Anyway, from here on the story is kind of boring, another bunch rolled up containing Nick. I sat in while Nick and Gus did all the work on the front, every small rise I was sure I'd be forced out the back with legs locked in pain. I actually felt pretty damn great when we got close enough to feel the line. Dudes were getting angsty and I could smell a sprint in the making. I had a little dig, but nothing too serious, we were racing for 100th.

So that's it, not exciting, just a long hard day that I'm glad to have finished. I do have a much greater feeling of satisfaction than 2 years ago.

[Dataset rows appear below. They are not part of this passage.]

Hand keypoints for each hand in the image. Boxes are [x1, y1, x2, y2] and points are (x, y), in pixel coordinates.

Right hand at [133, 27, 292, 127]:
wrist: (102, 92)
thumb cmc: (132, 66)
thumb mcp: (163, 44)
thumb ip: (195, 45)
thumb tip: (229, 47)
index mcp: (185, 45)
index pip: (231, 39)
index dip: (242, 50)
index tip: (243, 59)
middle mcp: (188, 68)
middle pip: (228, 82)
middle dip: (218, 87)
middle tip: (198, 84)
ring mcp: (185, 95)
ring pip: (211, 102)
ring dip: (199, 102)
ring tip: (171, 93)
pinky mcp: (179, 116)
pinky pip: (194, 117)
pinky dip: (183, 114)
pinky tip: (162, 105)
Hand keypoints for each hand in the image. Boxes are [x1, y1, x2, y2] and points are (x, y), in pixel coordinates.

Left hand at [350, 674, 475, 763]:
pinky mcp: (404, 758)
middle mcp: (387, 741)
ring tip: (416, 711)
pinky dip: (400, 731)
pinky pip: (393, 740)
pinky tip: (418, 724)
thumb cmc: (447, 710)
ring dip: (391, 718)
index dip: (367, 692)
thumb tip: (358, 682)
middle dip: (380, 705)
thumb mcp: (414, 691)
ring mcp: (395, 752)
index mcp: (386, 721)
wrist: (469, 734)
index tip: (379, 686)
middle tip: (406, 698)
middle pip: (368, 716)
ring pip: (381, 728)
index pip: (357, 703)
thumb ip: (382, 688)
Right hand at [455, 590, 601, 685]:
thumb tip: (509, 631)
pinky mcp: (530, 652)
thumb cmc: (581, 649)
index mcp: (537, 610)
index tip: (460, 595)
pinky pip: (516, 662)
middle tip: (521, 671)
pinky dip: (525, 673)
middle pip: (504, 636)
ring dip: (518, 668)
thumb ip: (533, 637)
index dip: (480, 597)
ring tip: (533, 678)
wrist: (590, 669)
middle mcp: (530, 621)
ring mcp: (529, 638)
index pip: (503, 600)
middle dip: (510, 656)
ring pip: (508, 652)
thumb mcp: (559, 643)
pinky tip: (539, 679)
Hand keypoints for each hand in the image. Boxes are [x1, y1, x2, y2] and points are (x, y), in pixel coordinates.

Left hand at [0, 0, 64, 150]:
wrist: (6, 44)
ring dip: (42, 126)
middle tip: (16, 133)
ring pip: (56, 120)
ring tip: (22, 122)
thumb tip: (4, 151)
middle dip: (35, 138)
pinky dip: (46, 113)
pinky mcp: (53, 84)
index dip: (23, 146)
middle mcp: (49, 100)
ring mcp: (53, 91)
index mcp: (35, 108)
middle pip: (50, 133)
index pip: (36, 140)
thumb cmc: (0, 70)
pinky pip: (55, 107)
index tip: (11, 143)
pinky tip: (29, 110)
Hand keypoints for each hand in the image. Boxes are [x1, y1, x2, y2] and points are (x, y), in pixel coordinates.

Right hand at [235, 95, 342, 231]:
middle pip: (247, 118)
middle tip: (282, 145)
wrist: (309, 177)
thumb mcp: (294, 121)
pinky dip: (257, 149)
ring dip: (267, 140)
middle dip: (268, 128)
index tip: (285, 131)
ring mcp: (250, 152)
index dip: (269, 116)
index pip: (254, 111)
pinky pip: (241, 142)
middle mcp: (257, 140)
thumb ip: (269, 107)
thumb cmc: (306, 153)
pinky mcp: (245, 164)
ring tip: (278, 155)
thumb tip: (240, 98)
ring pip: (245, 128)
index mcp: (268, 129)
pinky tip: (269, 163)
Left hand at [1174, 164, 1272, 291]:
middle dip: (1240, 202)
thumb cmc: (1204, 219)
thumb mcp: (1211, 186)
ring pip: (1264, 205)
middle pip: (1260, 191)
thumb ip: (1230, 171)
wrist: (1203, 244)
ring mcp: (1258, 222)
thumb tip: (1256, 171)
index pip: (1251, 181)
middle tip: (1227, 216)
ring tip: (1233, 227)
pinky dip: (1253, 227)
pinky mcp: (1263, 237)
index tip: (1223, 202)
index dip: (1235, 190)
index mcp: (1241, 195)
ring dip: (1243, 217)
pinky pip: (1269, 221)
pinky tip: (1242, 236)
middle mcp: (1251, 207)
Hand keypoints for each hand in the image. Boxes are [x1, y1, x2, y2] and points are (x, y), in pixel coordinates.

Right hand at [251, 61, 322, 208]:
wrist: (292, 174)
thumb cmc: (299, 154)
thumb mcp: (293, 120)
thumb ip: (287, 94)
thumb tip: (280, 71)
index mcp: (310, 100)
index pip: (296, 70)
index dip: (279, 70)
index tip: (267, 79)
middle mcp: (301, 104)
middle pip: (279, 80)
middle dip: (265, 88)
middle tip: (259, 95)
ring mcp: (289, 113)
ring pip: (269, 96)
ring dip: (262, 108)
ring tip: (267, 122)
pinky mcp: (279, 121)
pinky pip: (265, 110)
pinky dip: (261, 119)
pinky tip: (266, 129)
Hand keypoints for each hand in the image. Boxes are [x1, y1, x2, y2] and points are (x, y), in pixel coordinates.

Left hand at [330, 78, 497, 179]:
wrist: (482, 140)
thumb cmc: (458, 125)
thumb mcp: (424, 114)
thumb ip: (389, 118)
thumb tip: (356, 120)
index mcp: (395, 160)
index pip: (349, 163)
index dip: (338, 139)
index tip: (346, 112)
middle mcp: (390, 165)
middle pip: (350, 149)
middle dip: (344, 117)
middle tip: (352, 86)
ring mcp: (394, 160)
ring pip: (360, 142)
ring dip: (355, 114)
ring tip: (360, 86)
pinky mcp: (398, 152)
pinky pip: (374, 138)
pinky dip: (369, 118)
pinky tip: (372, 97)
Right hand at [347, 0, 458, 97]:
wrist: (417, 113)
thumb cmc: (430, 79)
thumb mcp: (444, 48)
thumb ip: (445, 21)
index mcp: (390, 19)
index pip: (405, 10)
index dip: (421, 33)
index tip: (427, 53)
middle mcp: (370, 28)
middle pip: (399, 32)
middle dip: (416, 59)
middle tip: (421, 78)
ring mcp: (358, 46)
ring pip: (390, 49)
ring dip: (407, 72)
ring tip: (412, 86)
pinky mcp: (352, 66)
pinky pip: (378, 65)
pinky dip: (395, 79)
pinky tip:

Once again, thank you to Ian who gave up his day to drive halfway across the state and back just so I could ride my bicycle in a race I never had a chance of winning.

D: 259.3km
A: 1,085m

Post race cheeseburgers: 10

RHR: 63bpm
PMPW: 94kg

4 comments:

Steve Caddy said...

In case it isn't apparent: I have the hugest respect for you for doing this. Again.

When you have no chance of being on the box. When you contemplate rolling across the line alone for what feels like nothing you want anymore, and you weigh it against the enormous reward of just stopping and going home. Saying no to that voice. That's something.

Neil Robinson said...

aww thanks dude, i may have recited "fuck you that's why" a few times to help me get to the line.

Diesel (Richard Read) said...

Nice work mate. It was a hard, hard day... but always one of satisfaction.

Great to have your company here and there along the way.

Soon see you on those Wednesday night trails mate. Maybe next week?

Neil Robinson said...

Dude, I'm pretty impressed that you had the legs to hold on through that cross wind. That was just plain old brutal.